The True Value of College

On any news site, it is easy to find articles that villainize college for being too expensive with too little return and others that talk about the “best degrees to make money.” As college replaces high school as the ticket to a career, commentary from pundits and lawmakers on college has increased. However, this increased commentary has been naïve and misleading.

People now talk about college as if it’s a commodity, something that can be evaluated in purely economic terms. What is an English major’s average starting salary from college X? What is the average debt of college Y’s alumni? How much does it cost to attend college Z, and is it worth it? These questions have created a whole industry of ranking systems that put these superficial questions above actual academic quality.

Even on purely economic grounds, such questions, while not useless, begin with a false assumption. If we are going to treat college as a commodity, and an expensive one at that, we should at least understand that it works differently than other commodities. A car’s quality is dependent on the manufacturer. College, however, requires the “buyer” to do most of the work to obtain its value. The value of a degree depends more on the student's input than on the college’s curriculum. Not every earth-shaker comes from Harvard or Princeton, or even Exeter, and not every Yale and Dartmouth graduate goes on to change the world. The courses the student decides to take, and not to take, the amount of work the student does, their intellectual curiosity, their participation in class and their focus and determination—all contribute far more to their educational “outcome” than the college’s overall curriculum, much less its amenities and social life. But most public discussions talk about students receiving their diplomas the same way a person receives a Christmas present.

This new attitude about college has been destructive. Governors and legislators, as well as the media, treat colleges like sellers, students as consumers and degrees as products. This has created an atmosphere of entitlement where students can feel privileged to classes that don’t push them, to high grades and to material that does not challenge their assumptions or make them uncomfortable. Colleges too often cater to student demands for trigger warnings, “safe rooms” and canceled commencement speakers. When rating colleges, as everyone from the president to weekly magazines insist on doing nowadays, people use performance measures such as graduation rates and time to degree as if though those figures depend entirely upon the colleges and not at all upon the students.

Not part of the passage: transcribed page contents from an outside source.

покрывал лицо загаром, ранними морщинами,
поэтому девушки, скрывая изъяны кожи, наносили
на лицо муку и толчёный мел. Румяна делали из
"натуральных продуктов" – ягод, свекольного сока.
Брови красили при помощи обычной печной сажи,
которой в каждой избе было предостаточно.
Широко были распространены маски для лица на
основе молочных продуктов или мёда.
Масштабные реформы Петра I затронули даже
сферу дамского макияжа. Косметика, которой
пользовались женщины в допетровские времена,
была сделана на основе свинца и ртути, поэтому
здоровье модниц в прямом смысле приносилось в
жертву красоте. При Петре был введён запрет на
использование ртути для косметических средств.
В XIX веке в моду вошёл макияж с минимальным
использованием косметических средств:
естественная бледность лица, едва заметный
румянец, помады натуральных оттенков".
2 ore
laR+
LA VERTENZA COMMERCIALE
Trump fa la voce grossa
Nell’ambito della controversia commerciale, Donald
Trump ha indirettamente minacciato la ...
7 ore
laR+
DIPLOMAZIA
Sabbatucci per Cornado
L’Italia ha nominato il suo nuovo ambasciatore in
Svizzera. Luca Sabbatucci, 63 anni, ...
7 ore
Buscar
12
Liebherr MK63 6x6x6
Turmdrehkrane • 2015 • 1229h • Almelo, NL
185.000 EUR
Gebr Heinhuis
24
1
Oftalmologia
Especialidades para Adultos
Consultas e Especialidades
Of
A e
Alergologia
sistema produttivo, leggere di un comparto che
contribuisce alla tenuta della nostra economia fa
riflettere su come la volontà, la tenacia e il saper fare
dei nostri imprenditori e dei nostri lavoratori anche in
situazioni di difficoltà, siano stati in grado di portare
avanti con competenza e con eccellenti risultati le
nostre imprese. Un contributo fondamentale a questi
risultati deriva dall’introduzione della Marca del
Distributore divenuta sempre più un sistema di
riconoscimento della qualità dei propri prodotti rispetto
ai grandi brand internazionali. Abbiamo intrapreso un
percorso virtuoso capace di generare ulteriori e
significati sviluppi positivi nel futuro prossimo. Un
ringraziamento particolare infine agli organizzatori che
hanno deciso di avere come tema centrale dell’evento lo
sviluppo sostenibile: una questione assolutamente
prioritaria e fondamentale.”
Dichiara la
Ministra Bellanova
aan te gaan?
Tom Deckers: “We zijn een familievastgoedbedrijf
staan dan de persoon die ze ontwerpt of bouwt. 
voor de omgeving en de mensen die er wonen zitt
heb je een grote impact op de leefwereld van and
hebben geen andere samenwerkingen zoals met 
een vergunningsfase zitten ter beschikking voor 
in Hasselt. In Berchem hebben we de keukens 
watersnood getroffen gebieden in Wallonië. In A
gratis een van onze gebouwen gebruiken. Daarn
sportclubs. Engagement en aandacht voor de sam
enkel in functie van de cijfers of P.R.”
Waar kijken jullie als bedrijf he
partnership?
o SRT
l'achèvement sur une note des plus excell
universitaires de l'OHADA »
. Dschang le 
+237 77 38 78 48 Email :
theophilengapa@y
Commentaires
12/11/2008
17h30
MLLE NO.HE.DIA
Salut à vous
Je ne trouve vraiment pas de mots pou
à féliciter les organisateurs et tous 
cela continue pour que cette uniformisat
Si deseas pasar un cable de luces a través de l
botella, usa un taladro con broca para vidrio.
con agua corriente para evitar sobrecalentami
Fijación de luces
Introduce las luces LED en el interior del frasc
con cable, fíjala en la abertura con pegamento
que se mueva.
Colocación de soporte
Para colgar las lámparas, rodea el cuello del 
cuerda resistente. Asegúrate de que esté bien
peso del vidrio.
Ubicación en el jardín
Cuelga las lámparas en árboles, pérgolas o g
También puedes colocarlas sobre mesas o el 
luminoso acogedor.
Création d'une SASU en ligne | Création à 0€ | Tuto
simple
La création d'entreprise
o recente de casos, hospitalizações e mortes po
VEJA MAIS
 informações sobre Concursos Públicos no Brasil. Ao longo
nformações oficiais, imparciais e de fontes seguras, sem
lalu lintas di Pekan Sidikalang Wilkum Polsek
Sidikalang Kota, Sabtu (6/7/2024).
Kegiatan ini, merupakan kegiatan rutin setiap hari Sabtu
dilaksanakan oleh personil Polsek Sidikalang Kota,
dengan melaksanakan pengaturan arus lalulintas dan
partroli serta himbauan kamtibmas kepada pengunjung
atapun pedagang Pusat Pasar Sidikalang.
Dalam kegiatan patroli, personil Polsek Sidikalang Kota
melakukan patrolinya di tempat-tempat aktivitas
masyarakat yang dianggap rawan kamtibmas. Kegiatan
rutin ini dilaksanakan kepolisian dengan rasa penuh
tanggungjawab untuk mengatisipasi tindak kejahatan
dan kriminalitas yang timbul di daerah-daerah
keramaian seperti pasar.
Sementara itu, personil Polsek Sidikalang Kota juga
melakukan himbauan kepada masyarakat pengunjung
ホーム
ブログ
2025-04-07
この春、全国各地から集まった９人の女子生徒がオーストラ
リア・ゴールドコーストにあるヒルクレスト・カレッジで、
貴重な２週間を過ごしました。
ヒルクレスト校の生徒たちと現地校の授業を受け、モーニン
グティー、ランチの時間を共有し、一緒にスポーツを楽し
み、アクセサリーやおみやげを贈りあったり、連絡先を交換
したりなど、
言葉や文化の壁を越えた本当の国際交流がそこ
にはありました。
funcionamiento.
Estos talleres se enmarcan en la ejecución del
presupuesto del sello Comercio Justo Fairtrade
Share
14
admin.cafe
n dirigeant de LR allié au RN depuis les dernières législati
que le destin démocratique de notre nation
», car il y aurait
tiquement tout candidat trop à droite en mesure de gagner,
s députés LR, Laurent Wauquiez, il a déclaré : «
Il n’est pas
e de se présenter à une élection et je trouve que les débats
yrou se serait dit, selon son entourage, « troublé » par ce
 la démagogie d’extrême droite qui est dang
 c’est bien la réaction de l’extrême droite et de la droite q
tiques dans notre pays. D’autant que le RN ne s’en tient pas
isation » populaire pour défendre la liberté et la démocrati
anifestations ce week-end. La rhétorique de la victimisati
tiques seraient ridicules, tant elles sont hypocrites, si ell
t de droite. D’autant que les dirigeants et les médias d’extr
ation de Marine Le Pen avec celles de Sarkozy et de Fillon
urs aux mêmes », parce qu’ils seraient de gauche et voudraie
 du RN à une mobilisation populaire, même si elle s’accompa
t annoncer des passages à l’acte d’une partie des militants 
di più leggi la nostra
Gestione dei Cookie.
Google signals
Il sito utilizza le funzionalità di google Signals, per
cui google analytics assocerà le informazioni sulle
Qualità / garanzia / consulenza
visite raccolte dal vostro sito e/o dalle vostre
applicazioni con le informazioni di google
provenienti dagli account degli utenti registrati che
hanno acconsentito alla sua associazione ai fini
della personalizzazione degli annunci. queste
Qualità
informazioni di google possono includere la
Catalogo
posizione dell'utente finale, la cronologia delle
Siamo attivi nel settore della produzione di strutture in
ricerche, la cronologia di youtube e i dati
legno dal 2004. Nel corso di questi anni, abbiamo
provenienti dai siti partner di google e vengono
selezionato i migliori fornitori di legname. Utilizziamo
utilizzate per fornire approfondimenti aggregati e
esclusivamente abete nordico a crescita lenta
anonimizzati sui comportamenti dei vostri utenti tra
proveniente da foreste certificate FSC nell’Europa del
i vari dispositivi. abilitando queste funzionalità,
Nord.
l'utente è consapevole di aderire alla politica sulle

This point is made succinctly by a story about a university president who said this to new freshmen each year: “For those of you who have come here in order to get a degree, congratulations, I have good news for you. I am giving you your degree today and you can go home now. For those who came to get an education, welcome to four great years of learning at this university.”

It’s time to realize that college is not a commodity. It’s a challenging engagement in which both the students and professors have to take an active and risk-taking role if its potential value is to be realized. As we Exonians should know, the professor is meant to inspire, to prod, to irritate, to create engaging environments that enable learning to take place in a way can’t happen simply from reading books or watching films or surfing the Web. As said by former Emory University president Bill Chace, good teachers “supply oxygen” to their classrooms; they do not merely supply answers or facts. And good colleges provide lots of help to students who face challenges completing their degrees in a reasonable amount of time.

This commitment is a two-way road; students have to take the wheel and have the passion to learn and take advantage of their institution. They owe this not only to their professors but also to their parents and themselves. After all, the decision to go to college is a decision to make an investment in their future, an investment of time and money. And for many, a college education is expensive. It’s the student’s job to in making sure it’s money well spent.

Students need to apply themselves to the daunting task of using their minds, a much harder challenge than most of them realize. To write a thoughtful, persuasive argument requires hard thinking and clear, cogent rhetoric. To research any moderately complex topic requires one to formulate good questions, critically examine lots of evidence, analyze one’s data and finally one must present one’s findings in succinct prose or scientific formulas.

The ultimate value of college doesn’t come from each individual class: it doesn’t necessarily matter if a student remembers everything from a chemistry class. The true value of college is the discovery that you can use your mind to make your own arguments and even your own contributions to your knowledge. It’s that discovery that is life-changing.

To create what is, for most of us, that “new sensation,” you need a professor who provokes and a student who stops slumbering. It is the responsibility of colleges and universities to place students in environments that provide these opportunities. It is the responsibility of students to seize them. In the words of Hunter Rawlings, “genuine education is not a commodity: it is the awakening of a human being.”